Police in two separate upstate towns issued warnings this month after discovering black market cannabis laced with the potentially deadly substance fentanyl.

Marijuana that tested positive for fentanyl was seized by police in the small town of Thompson on April 8th.

A few days later on April 11th, and a few hours away in the town of Knox, 3 people were hospitalized after overdosing on laced marijuana in a car stopped in the middle of the road, after another driver called for help.

Sheriff Craig Apple described the incident as the first time fentanyl has been found in Albany County.

Fentanyl, a synthetic opioid that can be 50 to 100 times more potent than morphine, has become an American scourge over the past decade.

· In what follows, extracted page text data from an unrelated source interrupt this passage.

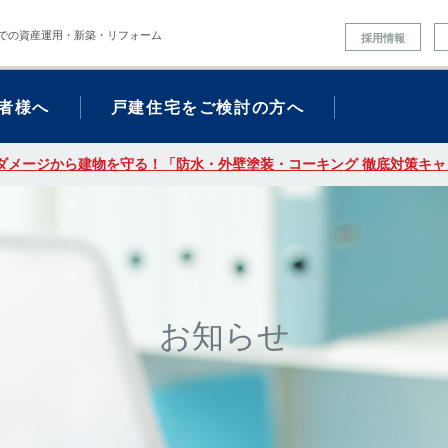
での資産運用・新築・リフォーム
採用情報
者様へ
戸建住宅をご検討の方へ
ダメージから建物を守る！「防水・外壁塗装・コーキング 徹底対策キャン
お知らせ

According to the CDC, the number of overdose deaths linked to fentanyl has increased from 3,000 to 28,000 since 2013.

It’s often been mixed with heroin or cocaine unbeknownst to users, which ups the danger for deadly results. The opioid overdose crisis has grown so great in recent years, that the United States has actually seen it’s average life expectancy decline for the first time in decades.

If fentanyl traces continue to pop up in black market marijuana, New York lawmakers should take notice. Implementing the rigorous testing associated with the legal, adult-use markets in other states could quickly become a vital way to protect people’s health.